Scan the data below and give the number of lines that include the word "evenodd", with no other words.

[Stored items]
****************************************

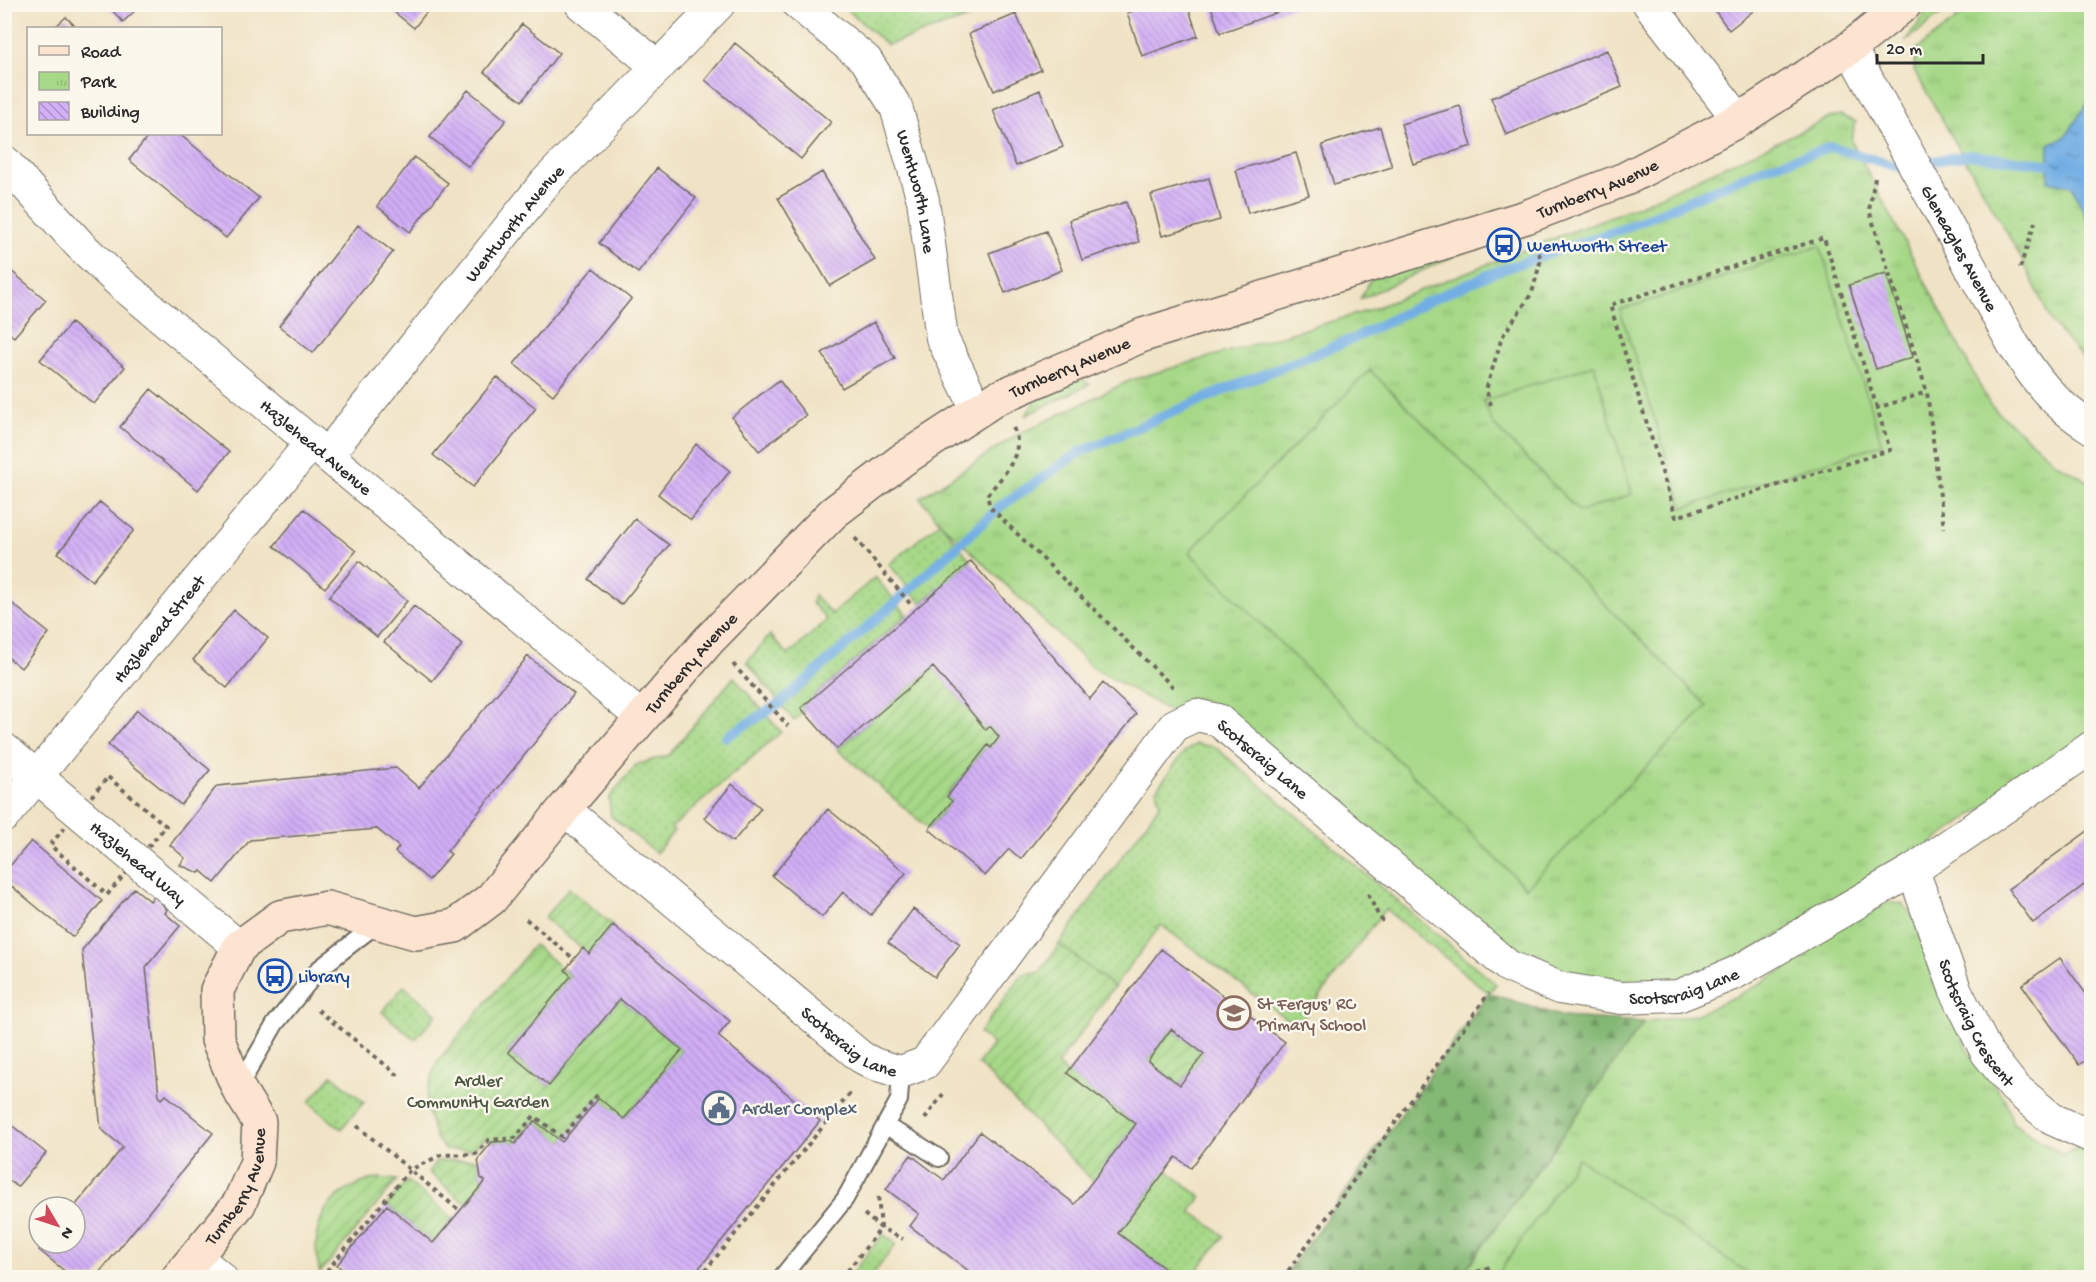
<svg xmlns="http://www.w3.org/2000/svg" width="2096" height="1282" font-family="'Gochi Hand',sans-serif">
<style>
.grass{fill:url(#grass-dots);stroke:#688259;stroke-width:1.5}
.forest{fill:url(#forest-firs);stroke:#587250;stroke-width:1.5}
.park{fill:url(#park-tufts);stroke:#688259;stroke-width:1.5}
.garden{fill:url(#garden-furrows);stroke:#688259;stroke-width:1.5}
.pitch{fill:#a6d887;stroke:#688259;stroke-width:1.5}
.water{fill:url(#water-ripples);stroke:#4e6c88;stroke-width:1.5}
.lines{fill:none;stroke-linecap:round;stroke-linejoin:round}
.stream{stroke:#72aee4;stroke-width:10}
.building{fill:url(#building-back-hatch);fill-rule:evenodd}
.lane-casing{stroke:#706b61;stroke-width:20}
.street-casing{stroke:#706b61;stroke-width:34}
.secondary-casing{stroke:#706b61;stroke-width:36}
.path{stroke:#706b61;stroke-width:4;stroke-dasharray:4.5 4.5;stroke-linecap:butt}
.lane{stroke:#fff;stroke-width:16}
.street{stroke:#fff;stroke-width:32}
.secondary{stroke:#fde4d1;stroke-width:33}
.labels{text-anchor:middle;stroke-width:5;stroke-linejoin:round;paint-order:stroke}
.street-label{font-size:18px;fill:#2b2b2b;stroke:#fbf7ec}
.transit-label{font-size:18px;fill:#164399;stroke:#fbf7ec;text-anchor:start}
.education-label{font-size:18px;fill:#785e54;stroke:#fbf7ec;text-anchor:start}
.park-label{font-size:18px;fill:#4a5642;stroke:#fbf7ec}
.service-label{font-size:18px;fill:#4e5e75;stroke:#fbf7ec;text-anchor:start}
</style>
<defs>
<pattern id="grass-dots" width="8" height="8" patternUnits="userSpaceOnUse" patternTransform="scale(1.5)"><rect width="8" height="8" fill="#a6d887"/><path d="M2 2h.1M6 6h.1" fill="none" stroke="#8fba75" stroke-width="1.8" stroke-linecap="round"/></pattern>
<pattern id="forest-firs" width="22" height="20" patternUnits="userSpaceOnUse" patternTransform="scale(1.5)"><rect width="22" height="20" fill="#84b874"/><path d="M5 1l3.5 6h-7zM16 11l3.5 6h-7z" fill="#6c965f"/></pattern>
<pattern id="park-tufts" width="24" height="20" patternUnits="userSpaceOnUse" patternTransform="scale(1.5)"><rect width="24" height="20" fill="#a6d887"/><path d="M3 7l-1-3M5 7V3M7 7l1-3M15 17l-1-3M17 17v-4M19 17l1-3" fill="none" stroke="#8fba75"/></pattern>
<pattern id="garden-furrows" width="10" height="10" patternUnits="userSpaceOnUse" patternTransform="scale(1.5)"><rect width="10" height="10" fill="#a6d887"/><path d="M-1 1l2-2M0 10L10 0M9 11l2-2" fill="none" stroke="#8fba75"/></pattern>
<pattern id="water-ripples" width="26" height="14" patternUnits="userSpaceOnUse" patternTransform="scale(1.5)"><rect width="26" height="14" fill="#72aee4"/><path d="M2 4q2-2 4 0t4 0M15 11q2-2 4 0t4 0" fill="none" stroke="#5e8eb9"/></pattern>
<pattern id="building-back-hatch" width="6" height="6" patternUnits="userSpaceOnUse" patternTransform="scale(1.5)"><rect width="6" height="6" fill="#d2aff7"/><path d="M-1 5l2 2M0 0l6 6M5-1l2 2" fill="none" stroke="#ab8fc8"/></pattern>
</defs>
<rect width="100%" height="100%" fill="#fbf7ec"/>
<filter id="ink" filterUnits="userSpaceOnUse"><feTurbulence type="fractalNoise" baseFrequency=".0167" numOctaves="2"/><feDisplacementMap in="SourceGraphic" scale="12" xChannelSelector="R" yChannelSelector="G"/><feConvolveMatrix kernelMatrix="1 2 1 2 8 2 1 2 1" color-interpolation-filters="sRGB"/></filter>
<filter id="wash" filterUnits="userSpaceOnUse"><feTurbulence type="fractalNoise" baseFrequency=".008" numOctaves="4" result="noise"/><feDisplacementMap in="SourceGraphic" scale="24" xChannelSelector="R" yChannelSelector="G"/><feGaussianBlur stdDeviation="1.35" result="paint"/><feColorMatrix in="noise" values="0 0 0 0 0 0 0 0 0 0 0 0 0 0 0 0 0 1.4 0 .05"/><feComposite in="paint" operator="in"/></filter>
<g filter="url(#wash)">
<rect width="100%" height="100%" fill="#f0e3c5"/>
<!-- grass -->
<path class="grass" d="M842,5H1008L887,45Z
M1932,5H1952L1905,42Z
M1472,248L1360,299L1371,279Z
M1074,375L1090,384L1025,416L1043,391Z
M940,522L971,561L921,603L889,564Z
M875,577L907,615L802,707L804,711L794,721L747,662L770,635L788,655L827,620L812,603L814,595L832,614Z
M734,677L781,732L671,828L674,831L656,853L611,816L609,798L636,765L669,755Z
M1196,744L1215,747L1496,984L1489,993L1385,909L1297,1027L1161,925L1114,987L1059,944L1160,804L1156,790L1184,752Z
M404,986L437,1014L415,1040L382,1012Z
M332,1075L364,1102L341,1129L309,1102Z
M1166,1170L1201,1197L1191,1211L1224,1236L1192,1277L1177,1278L1118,1233Z
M883,1234L896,1244L871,1277H849Z"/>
<!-- forest -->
<path class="forest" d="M1489,993L1563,1017L1644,1022L1460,1277L1283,1278Z"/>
<!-- park -->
<path class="park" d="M1975,5H2091V368L2052,323L2023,261L1914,70L1916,50Z
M1841,115L1856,122L1851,140L1990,405L2056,463L2091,483V732L1906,861L1732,962L1682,983L1622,985L1561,974L1513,955L1231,716L1173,713L1092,667L940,522L920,498L1017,435L1131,380L1367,311L1640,205L1829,118Z
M1887,902L1902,904L1911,913L1971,1056L2005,1099L2013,1123L2063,1155L2079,1147L2091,1151V1277L1460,1278L1644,1022L1695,1015L1745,992L1808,956L1803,946Z"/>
<!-- garden -->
<path class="garden" d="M933,667L986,729L990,726L999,737L991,748L987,746L947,796L952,801L929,829L837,749Z
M569,888L613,925L589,954L544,918Z
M1059,944L1114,987L1057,1065L1136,1124L1093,1181L978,1064L993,1044L979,1033L1023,974L1040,972Z
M534,945L571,976L508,1052L549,1086L620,999L682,1050L624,1119L599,1098L562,1142L535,1121L515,1144L511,1141L492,1142L487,1138L470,1150H445L436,1138L427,1109V1093L437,1062Z
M1171,1029L1204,1054L1180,1085L1148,1061Z
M478,1159L481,1178L485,1181L466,1204L428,1172L437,1161Z
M379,1178L397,1180L320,1273C307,1222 328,1189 379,1178Z
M407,1181L453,1218L433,1243L387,1205Z"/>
<!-- pitch -->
<path class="pitch" d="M1820,246L1882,444L1683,508L1620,310Z
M1594,365L1632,494L1580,512L1493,424L1483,401Z
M1370,370L1707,706L1526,888L1189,552Z
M1578,1158L1753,1277H1496Z"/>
<!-- water -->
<path class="water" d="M2091,98V228L2072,186L2048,181L2049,144L2066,136Z"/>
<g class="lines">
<!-- stream -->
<path class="stream" d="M726,737L779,704L896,602L1001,506L1080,452L1227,389L1355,338L1424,303L1495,272L1625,228L1767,167L1832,147L1898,167L1969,155L2048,164"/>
</g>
<g id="blocks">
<!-- building -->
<path class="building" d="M106,4H142L123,22Z
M384,4H433L414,28Z
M1152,4H1187L1198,36L1142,56L1127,13Z
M1210,4H1298V5L1220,33Z
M1710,4H1762L1729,30Z
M1016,14L1041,70L994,91L969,34Z
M66,17L77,28H54Z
M522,24L559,53L522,101L484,72Z
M735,43L831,122L801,159L705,80Z
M1607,50L1622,87L1506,135L1491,98Z
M468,90L506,120L469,167L430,137Z
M1040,90L1063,147L1016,166L993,110Z
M1460,106L1472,146L1413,164L1401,124Z
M1380,127L1392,167L1334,185L1322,145Z
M150,134H179L259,198L226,238L129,160Z
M1296,153L1309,195L1248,213L1236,170Z
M414,157L448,183L410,232L377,206Z
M657,168L696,198L638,273L599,243Z
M822,172L875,260L830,286L778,198Z
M1209,178L1220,220L1162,236L1151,195Z
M1126,202L1139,242L1082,260L1069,220Z
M358,225L393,252L313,353L279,326Z
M1046,231L1062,270L1005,293L989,253Z
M4,265L46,300L14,337L4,329Z
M593,268L631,299L553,395L514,364Z
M1886,273L1913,357L1876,369L1849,285Z
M874,322L895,358L842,388L822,353Z
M71,323L125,367L94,404L40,360Z
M497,377L536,408L473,487L433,455Z
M779,380L806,415L759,451L732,417Z
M151,389L229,452L198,490L120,427Z
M696,444L730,471L691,520L658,494Z
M100,502L134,530L92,581L58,553Z
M304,509L356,551L325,588L274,546Z
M635,519L669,545L621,605L588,579Z
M359,561L407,601L377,637L329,597Z
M971,561L1090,699L1103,683L1136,714L1021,859L1009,849L985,876L929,829L952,801L947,797L988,745L991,748L999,737L990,726L986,730L933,667L837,749L801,708Z
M4,597L49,633L21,668L4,654Z
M414,606L462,645L432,681L384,642Z
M234,610L268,638L227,688L193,660Z
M528,656L574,694L447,851L451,854L429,880L395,852L399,847L377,829L250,840L215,883L201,871L199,873L180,865L185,858L170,845L217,786L396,768L419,788Z
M137,710L210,770L181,805L108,745Z
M732,784L761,808L733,842L704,818Z
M828,809L906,873L871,915L843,892L822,917L772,876Z
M2092,828V879L2033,923L2008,889Z
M31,841L102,901L73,937L4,880V873Z
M134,888L150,901L155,895L167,910L165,913L180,926L146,967L159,1096L162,1099L166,1095L213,1133L95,1278H73L39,1250L45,1243H75V1206L123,1147L101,1129L82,950Z
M913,909L960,944L935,977L888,943Z
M613,925L730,1021L718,1036L820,1121L691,1278H348L350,1276L337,1265L387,1205L433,1243L485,1181L481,1178L478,1159L492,1142L511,1141L515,1144L535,1121L562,1142L599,1098L624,1119L682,1050L620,999L549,1086L508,1052L571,976L565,970L583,948L589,954Z
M1161,949L1285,1042L1191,1168L1176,1157L1118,1233L1177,1278H978L910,1226L919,1214L886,1189L911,1155L944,1180L980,1132L1075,1204L1136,1124L1067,1073ZM1171,1029L1204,1054L1180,1085L1148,1061Z
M2060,958L2092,1002V1055L2079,1065L2022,985Z
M4,1119L46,1153L17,1187L4,1176Z"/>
</g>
</g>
<g filter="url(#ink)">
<use href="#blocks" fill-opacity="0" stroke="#706b61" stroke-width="1.5"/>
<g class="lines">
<!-- lane casing -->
<g class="lane-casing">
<path id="lane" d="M238,1088L275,1024L319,969L378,923
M885,1126L910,1139L939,1158
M781,1278L845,1199L899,1100L901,1072"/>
</g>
<!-- street casing -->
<g class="street-casing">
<g id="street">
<path d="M581,4L658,67"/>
<path id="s1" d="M798,4L866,60L896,107L923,200L942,338L978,411"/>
<path d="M1649,4L1739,120"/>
<path id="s2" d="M1850,48L2013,344C2036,380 2054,405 2092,428"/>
<path id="s3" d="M4,161L80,245L118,281L642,718"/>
<path id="s4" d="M327,455L545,183L719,4"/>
<path id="s5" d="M4,749L239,947"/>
<path id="s6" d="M564,809L861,1057L874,1064L901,1072L925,1063L1175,725L1196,715L1218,720L1508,966L1559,988L1621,998L1678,996L1735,973L1913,870L2092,747"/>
<path id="s7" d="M4,816L312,442"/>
<path id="s8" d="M1913,870L1955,989L1987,1053L2014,1087L2052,1119L2092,1137"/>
<path d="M196,1257L221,1278"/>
</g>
</g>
<!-- secondary casing -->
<g class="secondary-casing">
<g id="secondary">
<path id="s9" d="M178,1278L239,1204L257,1162L259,1122L238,1088L218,1040L217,990L239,947L280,917L327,908L416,933L455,926L491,899L564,809L708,641L833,513L902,460L997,398L1143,335L1526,217L1625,179L1739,120L1850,48L1905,4"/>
</g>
</g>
<!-- path -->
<path class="path" d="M1875,178L1869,210L1927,392L1944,528
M2020,268L2035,222
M1491,405L1486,390L1502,337L1532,293L1541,259L1537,249
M1877,408L1824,238L1610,305L1676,517L1890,450L1877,408L1927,392
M1013,428C1027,452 1002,477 987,495L990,507L1175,689
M855,538L912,606
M733,664L788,726
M108,777L166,826L107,895L50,845Z
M1370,894L1369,896L1379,917L1386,924
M526,919L574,959
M266,969L279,979
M318,1010L399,1076
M925,1119L943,1094
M357,1126L460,1211
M864,1214L881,1228L903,1239
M321,1278L410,1170L441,1155L476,1154L489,1140L515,1138L534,1116L562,1137L599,1093
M699,1278L852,1091
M842,1278L881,1228L878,1195
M1283,1278L1489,993
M1460,1278L1490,1267"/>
<!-- lane -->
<use href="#lane" class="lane"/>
<!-- street -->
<use href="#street" class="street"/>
<!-- secondary -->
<use href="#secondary" class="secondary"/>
</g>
</g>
<!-- icons -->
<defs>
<g id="bus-ring" transform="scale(1.725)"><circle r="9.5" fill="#fbf7ec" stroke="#1a4fb4" stroke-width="1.5"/><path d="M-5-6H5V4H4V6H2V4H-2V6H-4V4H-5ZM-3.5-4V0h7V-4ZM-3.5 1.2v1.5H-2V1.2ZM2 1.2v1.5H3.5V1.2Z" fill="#1a4fb4"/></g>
<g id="school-ring" transform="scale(1.725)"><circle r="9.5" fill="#fbf7ec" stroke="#8d6e63" stroke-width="1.5"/><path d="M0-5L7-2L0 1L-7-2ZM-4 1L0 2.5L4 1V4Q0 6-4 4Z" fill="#8d6e63"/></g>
<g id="civic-ring" transform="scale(1.725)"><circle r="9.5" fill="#fbf7ec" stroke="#5c6f8a" stroke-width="1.5"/><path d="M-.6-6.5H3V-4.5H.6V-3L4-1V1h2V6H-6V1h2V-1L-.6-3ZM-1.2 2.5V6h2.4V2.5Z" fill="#5c6f8a"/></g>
</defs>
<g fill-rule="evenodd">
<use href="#bus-ring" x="1504" y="245"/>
<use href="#bus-ring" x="275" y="976"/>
<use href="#school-ring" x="1234" y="1013"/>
<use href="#civic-ring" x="719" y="1108"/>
</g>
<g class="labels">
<!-- street labels -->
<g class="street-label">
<text dy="6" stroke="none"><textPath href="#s9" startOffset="2001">Turnberry Avenue</textPath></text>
<text dy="6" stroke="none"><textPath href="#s1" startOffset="231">Wentworth Lane</textPath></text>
<text dy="6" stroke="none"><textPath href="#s4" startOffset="298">Wentworth Avenue</textPath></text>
<text dy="6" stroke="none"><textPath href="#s2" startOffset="228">Gleneagles Avenue</textPath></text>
<text dy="6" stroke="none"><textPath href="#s9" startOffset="1443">Turnberry Avenue</textPath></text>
<text dy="6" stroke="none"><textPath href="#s3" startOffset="424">Hazlehead Avenue</textPath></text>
<text dy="6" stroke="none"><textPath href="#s7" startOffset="243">Hazlehead Street</textPath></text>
<text dy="6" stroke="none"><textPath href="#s9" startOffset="957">Turnberry Avenue</textPath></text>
<text dy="6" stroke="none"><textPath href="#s6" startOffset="981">Scotscraig Lane</textPath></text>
<text dy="6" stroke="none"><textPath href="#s5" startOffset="176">Hazlehead Way</textPath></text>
<text dy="6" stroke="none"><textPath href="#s6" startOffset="1485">Scotscraig Lane</textPath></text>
<text dy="6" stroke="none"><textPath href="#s8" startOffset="166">Scotscraig Crescent</textPath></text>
<text dy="6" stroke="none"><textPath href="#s6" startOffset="369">Scotscraig Lane</textPath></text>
<text dy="6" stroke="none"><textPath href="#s9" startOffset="111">Turnberry Avenue</textPath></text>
</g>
<!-- transit labels -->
<g class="transit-label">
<text x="1527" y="251">Wentworth Street</text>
<text x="298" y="982">Library</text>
</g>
<!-- education labels -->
<g class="education-label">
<text x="1257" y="1009">St Fergus' RC<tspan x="1257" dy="21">Primary School</tspan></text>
</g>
<!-- park labels -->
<g class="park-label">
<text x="478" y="1086">Ardler<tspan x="478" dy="21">Community Garden</tspan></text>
</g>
<!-- service labels -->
<g class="service-label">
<text x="742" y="1114">Ardler Complex</text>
</g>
</g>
<!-- margin -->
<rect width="2096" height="1282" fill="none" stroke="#fbf7ec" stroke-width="24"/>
<!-- legend -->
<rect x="27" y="27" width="195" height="108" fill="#fbf7ec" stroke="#a8a59f" stroke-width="1.5"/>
<rect x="39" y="46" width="30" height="9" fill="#fde4d1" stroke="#a8a59f" stroke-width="1.5"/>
<text x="81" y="57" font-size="18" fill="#2b2b2b">Road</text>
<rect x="39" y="72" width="30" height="18" fill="url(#park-tufts)" stroke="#a8a59f" stroke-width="1.5"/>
<text x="81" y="87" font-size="18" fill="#2b2b2b">Park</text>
<rect x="39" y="102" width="30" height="18" fill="url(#building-back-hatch)" stroke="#a8a59f" stroke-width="1.5"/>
<text x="81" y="117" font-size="18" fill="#2b2b2b">Building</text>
<!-- north arrow -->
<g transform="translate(57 1225) rotate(129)"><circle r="28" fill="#fbf7ec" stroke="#a8a59f" stroke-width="1.5"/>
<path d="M0-4.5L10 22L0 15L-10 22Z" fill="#d1495b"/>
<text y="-9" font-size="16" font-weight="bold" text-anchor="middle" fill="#2b2b2b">N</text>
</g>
<!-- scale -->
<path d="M1877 54v9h106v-9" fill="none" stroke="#2b2b2b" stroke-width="3"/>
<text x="1886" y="54" font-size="18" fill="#2b2b2b" stroke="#fbf7ec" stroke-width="4.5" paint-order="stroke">20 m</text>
</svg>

****************************************

_SOLUTION FOR THIS EXERCISE:_ 2